**TEXT PROVIDED:**
'''

Alternatives to Fireworks and Safety Tips
Keep Pets Safe/Secure This Fourth of July
The Oregon Humane Society wants every pet owner to enjoy the holiday while keeping their pet safe and secure. Here are some easy to follow suggestions to make sure the “rocket’s red glare” don’t upset your dog or cat.
Tips to Help Ensure Your Pets Don’t Run Away Because Fireworks Can Scare Dogs (and Cats) Independence Day is not a time of celebration for our pets. The fireworks that we humans find so thrilling can drive pets, especially dogs, into a state of utter panic. The explosions (even miles away), the high-pitched swoosh of rockets climbing into the sky, the flashes of light - these can all be overwhelming sensory assaults. If your pet is terrified of fireworks, you probably know the signs: He cowers, trembles in fear or hides and appears disoriented. Some dogs become so frightened they take drastic action. They can crash through a screen door, jump out of a window or leap a fence. Every year, Portland animal shelters have their hands full dealing with lost dogs that bolted on July 4, cats that have gone missing and anxious owners looking for them. Sadly, some lost pets are never recovered. There are ways to make July 4th safer and less stressful for pets. Keep your pet inside as much as possible on July 4th (and for a few days before and after if your pet is extremely phobic about fireworks). If you find a stray animal, please keep them with you until your local animal shelter is open and ready to receive them. The Oregon Humane Society urges pet owners to follow the suggestions below to ensure their pets will not run off.

'''

**EXERCISES TO COMPLETE:**
• A. Please answer these questions about the Fourth of July pet safety text:
(i) Which organization offers the suggestions?
(ii) What three things does the text call overwhelming sensory assaults?
(iii) What should someone who finds a stray animal do?
• B. Continue the Fourth of July pet safety text, starting after its last sentence.
The data after this text is separate material.

**STORED DATA:**
'''

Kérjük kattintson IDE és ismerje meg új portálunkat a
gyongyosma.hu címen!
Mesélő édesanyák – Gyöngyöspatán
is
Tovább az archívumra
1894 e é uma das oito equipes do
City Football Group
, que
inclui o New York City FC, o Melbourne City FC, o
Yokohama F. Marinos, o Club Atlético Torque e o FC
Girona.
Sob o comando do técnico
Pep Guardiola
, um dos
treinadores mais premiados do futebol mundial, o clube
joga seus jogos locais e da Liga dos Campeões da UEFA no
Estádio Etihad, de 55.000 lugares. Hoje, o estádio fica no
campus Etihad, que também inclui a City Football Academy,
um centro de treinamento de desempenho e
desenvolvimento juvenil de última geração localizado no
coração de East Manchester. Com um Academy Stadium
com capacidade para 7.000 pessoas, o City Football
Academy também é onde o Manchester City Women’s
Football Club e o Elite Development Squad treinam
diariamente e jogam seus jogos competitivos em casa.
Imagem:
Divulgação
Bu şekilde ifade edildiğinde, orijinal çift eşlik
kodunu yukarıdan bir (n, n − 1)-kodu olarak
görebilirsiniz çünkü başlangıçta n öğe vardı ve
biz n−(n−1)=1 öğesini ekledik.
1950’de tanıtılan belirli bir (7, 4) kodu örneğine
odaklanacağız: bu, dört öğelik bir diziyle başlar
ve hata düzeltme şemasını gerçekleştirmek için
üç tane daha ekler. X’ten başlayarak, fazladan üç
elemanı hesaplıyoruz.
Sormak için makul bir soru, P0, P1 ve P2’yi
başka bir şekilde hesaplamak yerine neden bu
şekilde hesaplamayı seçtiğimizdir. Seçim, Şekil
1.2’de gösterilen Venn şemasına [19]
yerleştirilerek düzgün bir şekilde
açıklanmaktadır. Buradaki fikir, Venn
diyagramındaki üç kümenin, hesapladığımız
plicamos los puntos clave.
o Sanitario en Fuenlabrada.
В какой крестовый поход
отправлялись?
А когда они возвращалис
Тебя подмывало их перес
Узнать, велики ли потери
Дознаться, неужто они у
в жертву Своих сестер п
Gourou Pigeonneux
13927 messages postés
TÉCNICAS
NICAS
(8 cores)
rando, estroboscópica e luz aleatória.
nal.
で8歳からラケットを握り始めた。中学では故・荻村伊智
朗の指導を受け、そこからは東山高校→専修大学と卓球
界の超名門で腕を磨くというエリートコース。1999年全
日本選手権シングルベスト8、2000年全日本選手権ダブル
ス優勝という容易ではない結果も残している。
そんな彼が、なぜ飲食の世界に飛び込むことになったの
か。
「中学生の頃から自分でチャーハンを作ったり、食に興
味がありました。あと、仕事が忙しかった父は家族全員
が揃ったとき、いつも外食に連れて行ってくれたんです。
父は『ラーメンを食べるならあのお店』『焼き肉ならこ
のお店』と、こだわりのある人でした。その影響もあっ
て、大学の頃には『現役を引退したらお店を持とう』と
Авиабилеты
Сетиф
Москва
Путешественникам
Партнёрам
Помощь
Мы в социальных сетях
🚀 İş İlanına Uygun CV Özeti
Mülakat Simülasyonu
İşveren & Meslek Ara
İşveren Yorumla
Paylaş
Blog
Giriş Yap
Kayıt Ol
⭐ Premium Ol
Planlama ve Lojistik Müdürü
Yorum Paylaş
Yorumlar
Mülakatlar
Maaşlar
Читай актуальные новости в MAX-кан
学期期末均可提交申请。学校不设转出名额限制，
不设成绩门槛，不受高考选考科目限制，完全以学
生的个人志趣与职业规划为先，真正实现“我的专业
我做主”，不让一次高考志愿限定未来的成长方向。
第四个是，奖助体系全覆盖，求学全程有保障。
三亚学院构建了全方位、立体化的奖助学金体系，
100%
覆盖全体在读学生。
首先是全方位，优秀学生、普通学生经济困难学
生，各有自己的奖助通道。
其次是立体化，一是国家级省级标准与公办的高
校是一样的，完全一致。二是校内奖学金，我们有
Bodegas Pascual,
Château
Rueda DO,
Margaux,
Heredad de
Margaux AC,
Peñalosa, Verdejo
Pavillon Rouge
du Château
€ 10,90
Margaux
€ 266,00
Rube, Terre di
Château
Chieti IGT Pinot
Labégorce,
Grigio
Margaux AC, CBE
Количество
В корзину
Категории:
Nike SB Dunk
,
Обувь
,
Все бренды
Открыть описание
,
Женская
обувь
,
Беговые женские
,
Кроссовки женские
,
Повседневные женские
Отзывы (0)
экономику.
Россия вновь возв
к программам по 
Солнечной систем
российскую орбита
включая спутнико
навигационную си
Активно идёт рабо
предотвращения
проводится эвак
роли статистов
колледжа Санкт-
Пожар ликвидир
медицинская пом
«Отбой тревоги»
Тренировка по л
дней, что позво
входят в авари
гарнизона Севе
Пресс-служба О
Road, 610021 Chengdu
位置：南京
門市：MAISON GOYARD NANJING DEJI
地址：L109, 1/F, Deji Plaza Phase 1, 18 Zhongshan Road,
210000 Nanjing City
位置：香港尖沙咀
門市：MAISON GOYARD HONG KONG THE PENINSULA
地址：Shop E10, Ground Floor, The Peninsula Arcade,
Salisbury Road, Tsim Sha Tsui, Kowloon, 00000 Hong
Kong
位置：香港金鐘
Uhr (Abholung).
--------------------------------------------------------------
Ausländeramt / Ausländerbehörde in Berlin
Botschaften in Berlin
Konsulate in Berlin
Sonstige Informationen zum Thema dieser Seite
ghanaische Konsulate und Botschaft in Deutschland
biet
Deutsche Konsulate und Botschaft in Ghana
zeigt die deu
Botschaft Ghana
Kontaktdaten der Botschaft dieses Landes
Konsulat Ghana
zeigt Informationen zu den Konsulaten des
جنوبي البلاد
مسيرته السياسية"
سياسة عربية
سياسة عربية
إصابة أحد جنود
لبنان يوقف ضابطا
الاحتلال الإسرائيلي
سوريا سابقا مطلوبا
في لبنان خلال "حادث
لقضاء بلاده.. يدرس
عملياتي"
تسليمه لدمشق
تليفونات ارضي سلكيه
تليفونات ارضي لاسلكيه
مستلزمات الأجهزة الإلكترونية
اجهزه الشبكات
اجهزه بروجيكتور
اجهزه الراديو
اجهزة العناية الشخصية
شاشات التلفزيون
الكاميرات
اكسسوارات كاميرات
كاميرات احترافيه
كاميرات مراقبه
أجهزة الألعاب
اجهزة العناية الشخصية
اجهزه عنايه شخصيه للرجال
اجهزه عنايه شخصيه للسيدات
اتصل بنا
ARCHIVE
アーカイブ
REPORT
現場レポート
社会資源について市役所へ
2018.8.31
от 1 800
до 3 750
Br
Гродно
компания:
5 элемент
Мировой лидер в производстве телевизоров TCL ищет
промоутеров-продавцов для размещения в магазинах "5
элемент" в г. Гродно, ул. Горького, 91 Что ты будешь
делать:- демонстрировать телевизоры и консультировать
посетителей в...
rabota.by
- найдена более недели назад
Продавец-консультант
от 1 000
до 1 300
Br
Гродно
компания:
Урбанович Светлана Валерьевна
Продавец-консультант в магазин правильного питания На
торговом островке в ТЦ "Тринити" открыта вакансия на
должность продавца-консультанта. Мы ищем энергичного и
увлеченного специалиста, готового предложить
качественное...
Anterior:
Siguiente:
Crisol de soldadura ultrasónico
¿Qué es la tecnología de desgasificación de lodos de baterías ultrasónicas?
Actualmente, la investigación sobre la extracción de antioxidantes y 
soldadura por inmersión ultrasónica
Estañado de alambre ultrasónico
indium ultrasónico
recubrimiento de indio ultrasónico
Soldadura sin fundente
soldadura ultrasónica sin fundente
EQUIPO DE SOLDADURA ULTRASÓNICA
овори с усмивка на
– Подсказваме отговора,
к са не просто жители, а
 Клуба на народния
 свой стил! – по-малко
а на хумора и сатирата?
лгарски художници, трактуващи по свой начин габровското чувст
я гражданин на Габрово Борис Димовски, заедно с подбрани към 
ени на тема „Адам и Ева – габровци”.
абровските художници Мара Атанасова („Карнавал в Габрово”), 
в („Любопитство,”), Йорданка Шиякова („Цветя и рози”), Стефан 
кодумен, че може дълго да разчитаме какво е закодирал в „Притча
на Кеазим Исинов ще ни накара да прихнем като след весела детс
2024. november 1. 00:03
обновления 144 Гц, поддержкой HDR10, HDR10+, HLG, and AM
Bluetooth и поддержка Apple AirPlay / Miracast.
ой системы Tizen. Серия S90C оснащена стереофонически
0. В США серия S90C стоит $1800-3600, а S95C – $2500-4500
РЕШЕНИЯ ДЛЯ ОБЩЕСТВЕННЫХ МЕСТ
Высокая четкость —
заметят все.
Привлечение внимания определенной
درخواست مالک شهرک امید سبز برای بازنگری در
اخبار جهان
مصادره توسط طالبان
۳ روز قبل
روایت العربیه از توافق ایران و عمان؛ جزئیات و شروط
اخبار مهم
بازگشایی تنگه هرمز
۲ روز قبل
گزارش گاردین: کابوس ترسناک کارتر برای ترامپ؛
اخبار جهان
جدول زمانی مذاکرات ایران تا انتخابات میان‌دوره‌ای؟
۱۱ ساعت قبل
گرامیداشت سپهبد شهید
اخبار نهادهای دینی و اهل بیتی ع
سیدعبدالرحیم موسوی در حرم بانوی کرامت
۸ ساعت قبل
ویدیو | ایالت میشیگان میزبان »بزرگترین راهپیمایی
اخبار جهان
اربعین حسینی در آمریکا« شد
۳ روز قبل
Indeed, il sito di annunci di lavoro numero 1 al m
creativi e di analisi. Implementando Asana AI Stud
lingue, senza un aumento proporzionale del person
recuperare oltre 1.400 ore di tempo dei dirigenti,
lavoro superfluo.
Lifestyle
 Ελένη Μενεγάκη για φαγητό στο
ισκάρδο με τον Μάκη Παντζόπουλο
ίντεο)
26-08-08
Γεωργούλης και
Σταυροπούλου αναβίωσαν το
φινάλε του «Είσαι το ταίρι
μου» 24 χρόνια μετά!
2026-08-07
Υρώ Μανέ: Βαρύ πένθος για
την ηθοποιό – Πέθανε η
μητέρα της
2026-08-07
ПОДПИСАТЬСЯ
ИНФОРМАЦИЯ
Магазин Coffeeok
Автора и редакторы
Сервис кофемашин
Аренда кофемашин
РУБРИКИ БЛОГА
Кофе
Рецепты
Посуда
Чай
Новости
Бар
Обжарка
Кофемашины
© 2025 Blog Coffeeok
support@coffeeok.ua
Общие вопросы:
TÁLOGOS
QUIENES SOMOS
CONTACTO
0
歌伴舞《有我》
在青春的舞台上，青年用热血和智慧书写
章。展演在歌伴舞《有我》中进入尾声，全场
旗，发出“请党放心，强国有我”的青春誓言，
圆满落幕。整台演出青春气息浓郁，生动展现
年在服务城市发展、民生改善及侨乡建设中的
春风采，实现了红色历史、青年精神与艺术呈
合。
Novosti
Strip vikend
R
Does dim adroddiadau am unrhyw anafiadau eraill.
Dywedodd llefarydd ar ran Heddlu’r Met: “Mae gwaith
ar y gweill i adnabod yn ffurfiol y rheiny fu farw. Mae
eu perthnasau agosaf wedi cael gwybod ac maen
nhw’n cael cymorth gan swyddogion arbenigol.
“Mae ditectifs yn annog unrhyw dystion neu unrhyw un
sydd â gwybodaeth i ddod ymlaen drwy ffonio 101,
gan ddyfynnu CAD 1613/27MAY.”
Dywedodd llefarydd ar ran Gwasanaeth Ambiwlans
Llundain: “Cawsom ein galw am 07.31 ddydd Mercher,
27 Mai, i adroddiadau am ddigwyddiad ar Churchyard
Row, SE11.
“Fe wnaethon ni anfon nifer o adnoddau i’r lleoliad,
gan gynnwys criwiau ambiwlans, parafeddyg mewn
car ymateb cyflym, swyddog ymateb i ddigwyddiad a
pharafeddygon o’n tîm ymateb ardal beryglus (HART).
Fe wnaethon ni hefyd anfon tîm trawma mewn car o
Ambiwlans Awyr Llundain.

'''

**ANSWERS TO THE EXERCISE:**
• A.
(i) The Oregon Humane Society.
(ii) The explosions (even miles away), the high-pitched swoosh of rockets climbing into the sky, and the flashes of light.
(iii) Keep the animal with them until the local animal shelter is open and ready to receive it.

• B.
1) Make sure all pets, even indoor-only cats, are wearing a collar with an identification tag that includes your name and telephone number. A microchip is also a good idea. Terrified animals will become confused and disoriented. They may end up miles from home or deep under a neighbor’s porch. This simple precaution will save a lot of anguish, time, and energy.
2) Walk dogs in the early evening – well before nightfall – to prevent undue stress from noisy fireworks.
3) Dogs, and cats, who are agitated should be put into a bathroom or other room with no windows, with the door secure. Remember screen doors will not keep in a charging dog.
4) In extreme cases, check with your veterinarian about tranquilizers.
If your pet becomes lost during the holiday (or at any time):
1) Immediately check with your local animal control agency first.
2) Put up flyers with a photo and detailed description of the missing pet.
3) Check around the neighborhood carefully. Lost cats have been found days later hiding under a bush in front of their owners’ homes. For dogs, expand the search area further than expected as a precaution.
Contact Information of Shelters in the Portland Metro and SW Washington Area
Clackamas County Dog Services
13141 SE Hwy 212, Clackamas, OR
Hours: lost/found assistance Monday – Saturday 8:30am - 5pm Closed on Sunday, holidays, including 4th of July.
Clark County Animal Protection & Control
1300 Franklin St, Vancouver, WA
Dove Lewis Emergency
1945 NW Pettygrove, Portland, OR
Open 24 hours every day.
Humane Society for SW Washington
1100 NE 192nd Ave., Vancouver, WA
Hours: Mon – Fri 10am – 6pm; Sat & Sun 10am – 5pm
Multnomah County Animal Services
1700 W. Historic Columbia River Hwy. Troutdale, OR
Hours: Tues, Thurs, Fri 11am – 6pm, Wed 12pm – 6pm, Sat & Sun 11am – 4:30pm. Closed on Mon, holidays & 4th of July.
Oregon Humane Society
1067 NE Columbia Blvd., Portland, OR
Hours: Sun – Wed 10am – 7pm, Thurs – Sat 10am – 9pm Closed on 4th of July.
Washington County Animal Services
Bonnie L. Hays Small Animal Shelter
1901 SE 24th Ave. Hillsboro, OR
Hours: Mon, Tues, Thurs, Fri, Sat 9am – 6pm, Wed 12pm – 6pm Closed on 4th of July.